Zudem sollen Grundschullehrer und Erzieher in Kitas früher als ursprünglich in der Prioritätenliste vorgesehen geimpft werden. Wann das sein wird, ist allerdings offen. Denn weiterhin, genau, mangelt es an Impfstoff. Nach dem Beschluss der Gesundheitsminister von Bund und Ländern vom Montag sind Grundschullehrer und Erzieher in der Impfreihenfolge nach oben gerutscht, in die zweite Gruppe. Und so will ihnen auch Bremen ein Impfangebot machen. Um die 10 000 Menschen dürften es sein, die früher als geplant eine Impfung bekommen können, wenn sie denn wollen. Sie sollen per Brief informiert werden und den Impfstoff von Astrazeneca bekommen, der aufgrund fehlender Studien nur Menschen bis 65 Jahre gespritzt wird. Bremen impft bereits Ärzte und Zahnärzte damit, wie der Sprecher des Gesundheitsressorts, Lukas Fuhrmann, kürzlich berichtete. Zur Info: Die Älteren aus der ersten Impfgruppe erhalten die Impfstoffe von Biontech oder Moderna.

Bisher sind im Land Bremen rund 30 500 Menschen geimpft

Wann Lehrer und Kita-Beschäftigte an der Reihe sind, ist allerdings bislang unklar.

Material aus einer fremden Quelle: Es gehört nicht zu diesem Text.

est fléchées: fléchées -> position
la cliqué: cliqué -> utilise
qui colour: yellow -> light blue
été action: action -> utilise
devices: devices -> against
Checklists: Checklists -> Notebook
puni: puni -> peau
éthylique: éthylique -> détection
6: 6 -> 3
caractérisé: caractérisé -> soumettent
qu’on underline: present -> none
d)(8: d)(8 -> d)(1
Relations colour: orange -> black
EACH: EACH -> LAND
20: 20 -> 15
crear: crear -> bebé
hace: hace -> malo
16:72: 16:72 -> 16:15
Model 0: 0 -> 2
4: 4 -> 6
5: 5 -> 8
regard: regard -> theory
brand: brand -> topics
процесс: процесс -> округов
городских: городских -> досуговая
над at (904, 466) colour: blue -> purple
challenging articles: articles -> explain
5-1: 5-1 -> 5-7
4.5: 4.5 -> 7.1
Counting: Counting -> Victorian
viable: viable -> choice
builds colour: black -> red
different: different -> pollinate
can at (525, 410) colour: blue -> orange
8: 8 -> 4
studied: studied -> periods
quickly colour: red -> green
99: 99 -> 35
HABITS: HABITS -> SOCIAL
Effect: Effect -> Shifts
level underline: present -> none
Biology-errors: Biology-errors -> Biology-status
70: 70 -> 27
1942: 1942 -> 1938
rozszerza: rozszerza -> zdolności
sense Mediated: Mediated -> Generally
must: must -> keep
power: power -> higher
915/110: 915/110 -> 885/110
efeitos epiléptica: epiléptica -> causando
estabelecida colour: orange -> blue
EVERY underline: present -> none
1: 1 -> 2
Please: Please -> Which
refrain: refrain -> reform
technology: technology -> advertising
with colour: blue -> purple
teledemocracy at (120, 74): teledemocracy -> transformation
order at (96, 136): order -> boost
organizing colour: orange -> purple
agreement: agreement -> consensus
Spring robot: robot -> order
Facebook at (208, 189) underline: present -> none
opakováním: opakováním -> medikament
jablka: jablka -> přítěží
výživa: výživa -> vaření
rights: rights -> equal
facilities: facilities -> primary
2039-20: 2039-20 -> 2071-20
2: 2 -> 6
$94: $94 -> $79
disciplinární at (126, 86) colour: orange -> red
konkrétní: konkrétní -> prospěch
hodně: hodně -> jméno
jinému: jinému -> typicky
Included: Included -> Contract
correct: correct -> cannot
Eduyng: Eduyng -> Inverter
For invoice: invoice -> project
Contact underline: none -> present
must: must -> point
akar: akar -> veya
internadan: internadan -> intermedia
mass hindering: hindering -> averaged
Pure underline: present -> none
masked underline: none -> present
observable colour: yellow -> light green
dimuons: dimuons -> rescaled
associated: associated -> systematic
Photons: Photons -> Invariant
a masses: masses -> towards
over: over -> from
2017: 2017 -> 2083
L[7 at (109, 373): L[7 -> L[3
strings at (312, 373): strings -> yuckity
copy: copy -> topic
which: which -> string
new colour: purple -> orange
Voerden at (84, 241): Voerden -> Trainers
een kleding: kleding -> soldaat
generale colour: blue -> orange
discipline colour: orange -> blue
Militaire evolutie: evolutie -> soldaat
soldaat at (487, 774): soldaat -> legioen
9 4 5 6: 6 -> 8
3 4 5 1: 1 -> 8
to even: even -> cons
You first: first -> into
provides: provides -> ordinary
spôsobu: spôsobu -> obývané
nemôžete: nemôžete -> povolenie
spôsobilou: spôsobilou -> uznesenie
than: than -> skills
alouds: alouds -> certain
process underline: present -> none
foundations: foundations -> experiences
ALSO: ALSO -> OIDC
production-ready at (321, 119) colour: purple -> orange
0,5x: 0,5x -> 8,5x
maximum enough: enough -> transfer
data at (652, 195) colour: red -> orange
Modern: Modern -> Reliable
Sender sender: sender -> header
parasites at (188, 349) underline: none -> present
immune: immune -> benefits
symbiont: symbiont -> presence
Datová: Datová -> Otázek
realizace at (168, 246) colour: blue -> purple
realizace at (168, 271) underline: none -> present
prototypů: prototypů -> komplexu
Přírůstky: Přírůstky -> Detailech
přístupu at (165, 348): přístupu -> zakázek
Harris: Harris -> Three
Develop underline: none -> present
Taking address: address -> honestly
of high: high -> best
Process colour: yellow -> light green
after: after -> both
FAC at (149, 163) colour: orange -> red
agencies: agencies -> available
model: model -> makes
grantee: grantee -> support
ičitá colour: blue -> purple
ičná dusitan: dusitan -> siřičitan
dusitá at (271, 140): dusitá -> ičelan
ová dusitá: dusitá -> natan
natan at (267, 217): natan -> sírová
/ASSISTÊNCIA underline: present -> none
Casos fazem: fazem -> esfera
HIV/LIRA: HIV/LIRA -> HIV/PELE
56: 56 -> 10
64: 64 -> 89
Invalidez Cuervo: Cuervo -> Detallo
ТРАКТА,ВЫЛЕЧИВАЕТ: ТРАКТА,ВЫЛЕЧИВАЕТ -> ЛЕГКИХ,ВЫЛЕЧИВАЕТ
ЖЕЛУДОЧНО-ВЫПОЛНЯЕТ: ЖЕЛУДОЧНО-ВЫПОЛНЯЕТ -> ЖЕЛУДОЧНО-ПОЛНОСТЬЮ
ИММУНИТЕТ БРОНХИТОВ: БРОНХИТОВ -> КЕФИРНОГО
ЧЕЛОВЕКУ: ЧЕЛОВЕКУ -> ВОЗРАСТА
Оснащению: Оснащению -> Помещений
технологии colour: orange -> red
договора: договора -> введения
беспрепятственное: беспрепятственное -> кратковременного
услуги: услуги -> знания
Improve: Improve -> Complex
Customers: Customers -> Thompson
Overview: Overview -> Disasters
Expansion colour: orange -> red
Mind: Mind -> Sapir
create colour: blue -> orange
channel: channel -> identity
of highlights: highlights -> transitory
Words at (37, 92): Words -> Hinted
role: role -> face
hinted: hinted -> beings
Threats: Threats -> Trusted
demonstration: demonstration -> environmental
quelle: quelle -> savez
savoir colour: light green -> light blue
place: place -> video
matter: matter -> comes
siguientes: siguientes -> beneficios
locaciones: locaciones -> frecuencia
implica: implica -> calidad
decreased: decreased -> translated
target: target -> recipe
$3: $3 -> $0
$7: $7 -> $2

Schaut man sich die Zahlen an, dürfte das noch dauern, denn das Ressort geht von rund 150 000 Menschen aus, die der zweiten Impfgruppe angehören. Zu ihnen zählen unter anderem 70- bis 80-Jährigen und Vorerkrankte. Ein Blick auf die Impfzahlen ist ernüchternd: Bisher wurden im Land Bremen 30 485 Personen geimpft, 18 585 zweimal. 24 808 der Geimpften kommen aus der Stadt Bremen.

Zurück zum Impfzentrum in der Stadthalle Bremen, dessen Regie bei den Johannitern liegt. Es soll bis Mitte März erheblich erweitert werden und könnte dann bundesweit das größte sein. Neben der Messehalle 7 sollen die Hallen 4, 5 und 6 hinzukommen, hat der Senat am Dienstag entschieden. Dann könnten täglich 12 000 bis 16 000 Menschen geimpft werden – statt 2 000, sagt Fuhrmann. 52 Impfstraßen sollen bis Mitte März hinzukommen, dann sind es insgesamt 66. Die Aufstockung kostet etwa 70 Millionen Euro, die Hälfte zahlt der Bund. Die Impfstraßen sollen dann nach und nach in Betrieb genommen werden. Auch die Impfzeit, so Fuhrmann, wird ausgeweitet – von jetzt zwölf auf später 16 Stunden. Derzeit ist der Impfstoff allerdings mangels Masse nach fünf Stunden alle.

Bremen ist zuversichtlich, dass im Mai mehr Impfstoff kommt

Was nützt ein großes Impfzentrum, wenn es viel zu wenig Impfstoff gibt? Hier ist das Gesundheitsressort mit Blick auf Zusagen des Bundes zuversichtlich, dass sich dies im Mai grundlegend ändert. Gut vorbereitet, könnte Bremen dann als kleinstes Bundesland womöglich die Nase vorn haben.

Tatkräftige Unterstützung für das Impfzentrum wird übrigens weiter aus der Wirtschaft von der Inititiave „Bremen impft“ um den Bauunternehmer Kurt Zech kommen. Die engagierten Unternehmer haben ein Callcenter aufgebaut, über das Impftermine vergeben werden.

Corona: 61 neue Infektionen

Zu den Zahlen: Die Corona-Infektionen sind am Dienstag um 61 auf 17 584 seit Ausbruch der Pandemie gestiegen. Das teilte am Abend das Gesundheitsressort mit. 51 Fälle gab es in der Stadt Bremen, wo der Inzidenzwert auf 62,5 sank. Ein weiterer Mensch mit dem Virus ist gestorben, bisher 331. Aktuell sind dem Ressort 702 Infizierte bekannt. 135 Covid-19-Patienten werden in Kliniken des Landes behandelt.